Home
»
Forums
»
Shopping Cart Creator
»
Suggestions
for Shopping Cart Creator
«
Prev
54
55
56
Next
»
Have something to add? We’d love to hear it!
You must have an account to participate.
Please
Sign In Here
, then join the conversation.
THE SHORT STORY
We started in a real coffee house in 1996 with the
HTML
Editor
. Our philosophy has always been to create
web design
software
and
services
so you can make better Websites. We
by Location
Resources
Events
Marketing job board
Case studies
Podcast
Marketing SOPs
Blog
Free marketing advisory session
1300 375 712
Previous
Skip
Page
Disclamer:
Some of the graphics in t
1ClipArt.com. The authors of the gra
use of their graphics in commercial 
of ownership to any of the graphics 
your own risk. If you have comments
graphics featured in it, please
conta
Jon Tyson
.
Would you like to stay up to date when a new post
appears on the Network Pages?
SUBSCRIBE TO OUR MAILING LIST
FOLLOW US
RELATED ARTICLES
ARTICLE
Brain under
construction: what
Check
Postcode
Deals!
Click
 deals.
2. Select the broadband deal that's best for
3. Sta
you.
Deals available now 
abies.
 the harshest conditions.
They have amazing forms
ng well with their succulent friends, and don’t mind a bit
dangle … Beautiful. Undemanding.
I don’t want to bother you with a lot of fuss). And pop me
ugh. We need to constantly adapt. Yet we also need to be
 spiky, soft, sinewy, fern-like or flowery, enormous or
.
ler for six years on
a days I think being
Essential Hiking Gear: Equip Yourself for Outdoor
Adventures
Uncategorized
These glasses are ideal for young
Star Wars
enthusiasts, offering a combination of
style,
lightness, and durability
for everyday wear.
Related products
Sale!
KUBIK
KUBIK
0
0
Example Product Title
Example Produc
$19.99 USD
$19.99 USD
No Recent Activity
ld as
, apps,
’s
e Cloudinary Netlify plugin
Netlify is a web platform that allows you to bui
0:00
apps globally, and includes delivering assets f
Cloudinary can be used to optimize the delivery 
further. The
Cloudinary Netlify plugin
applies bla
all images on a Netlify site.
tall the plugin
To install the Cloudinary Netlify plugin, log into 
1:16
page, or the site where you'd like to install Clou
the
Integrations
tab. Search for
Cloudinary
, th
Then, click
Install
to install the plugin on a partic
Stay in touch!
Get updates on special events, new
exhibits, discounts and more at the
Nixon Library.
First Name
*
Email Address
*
---------------
▶ [Problem requirements]: Lay out every line of the rows above as a JSON list of strings, one string per line, leaving out any blank lines.

▶ [Task answer]:
[
  "Home",
  "»",
  "Forums",
  "»",
  "Shopping Cart Creator",
  "»",
  "Suggestions",
  "for Shopping Cart Creator",
  "«",
  "Prev",
  "54",
  "55",
  "56",
  "Next",
  "»",
  "Have something to add? We’d love to hear it!",
  "You must have an account to participate.",
  "Please",
  "Sign In Here",
  ", then join the conversation.",
  "THE SHORT STORY",
  "We started in a real coffee house in 1996 with the",
  "HTML",
  "Editor",
  ". Our philosophy has always been to create",
  "web design",
  "software",
  "and",
  "services",
  "so you can make better Websites. We",
  "by Location",
  "Resources",
  "Events",
  "Marketing job board",
  "Case studies",
  "Podcast",
  "Marketing SOPs",
  "Blog",
  "Free marketing advisory session",
  "1300 375 712",
  "Previous",
  "Skip",
  "Page",
  "Disclamer:",
  "Some of the graphics in t",
  "1ClipArt.com. The authors of the gra",
  "use of their graphics in commercial ",
  "of ownership to any of the graphics ",
  "your own risk. If you have comments",
  "graphics featured in it, please",
  "conta",
  "Jon Tyson",
  ".",
  "Would you like to stay up to date when a new post",
  "appears on the Network Pages?",
  "SUBSCRIBE TO OUR MAILING LIST",
  "FOLLOW US",
  "RELATED ARTICLES",
  "ARTICLE",
  "Brain under",
  "construction: what",
  "Check",
  "Postcode",
  "Deals!",
  "Click",
  " deals.",
  "2. Select the broadband deal that's best for",
  "3. Sta",
  "you.",
  "Deals available now ",
  "abies.",
  " the harshest conditions.",
  "They have amazing forms",
  "ng well with their succulent friends, and don’t mind a bit",
  "dangle … Beautiful. Undemanding.",
  "I don’t want to bother you with a lot of fuss). And pop me",
  "ugh. We need to constantly adapt. Yet we also need to be",
  " spiky, soft, sinewy, fern-like or flowery, enormous or",
  ".",
  "ler for six years on",
  "a days I think being",
  "Essential Hiking Gear: Equip Yourself for Outdoor",
  "Adventures",
  "Uncategorized",
  "These glasses are ideal for young",
  "Star Wars",
  "enthusiasts, offering a combination of",
  "style,",
  "lightness, and durability",
  "for everyday wear.",
  "Related products",
  "Sale!",
  "KUBIK",
  "KUBIK",
  "0",
  "0",
  "Example Product Title",
  "Example Produc",
  "$19.99 USD",
  "$19.99 USD",
  "No Recent Activity",
  "ld as",
  ", apps,",
  "’s",
  "e Cloudinary Netlify plugin",
  "Netlify is a web platform that allows you to bui",
  "0:00",
  "apps globally, and includes delivering assets f",
  "Cloudinary can be used to optimize the delivery ",
  "further. The",
  "Cloudinary Netlify plugin",
  "applies bla",
  "all images on a Netlify site.",
  "tall the plugin",
  "To install the Cloudinary Netlify plugin, log into ",
  "1:16",
  "page, or the site where you'd like to install Clou",
  "the",
  "Integrations",
  "tab. Search for",
  "Cloudinary",
  ", th",
  "Then, click",
  "Install",
  "to install the plugin on a partic",
  "Stay in touch!",
  "Get updates on special events, new",
  "exhibits, discounts and more at the",
  "Nixon Library.",
  "First Name",
  "*",
  "Email Address",
  "*"
]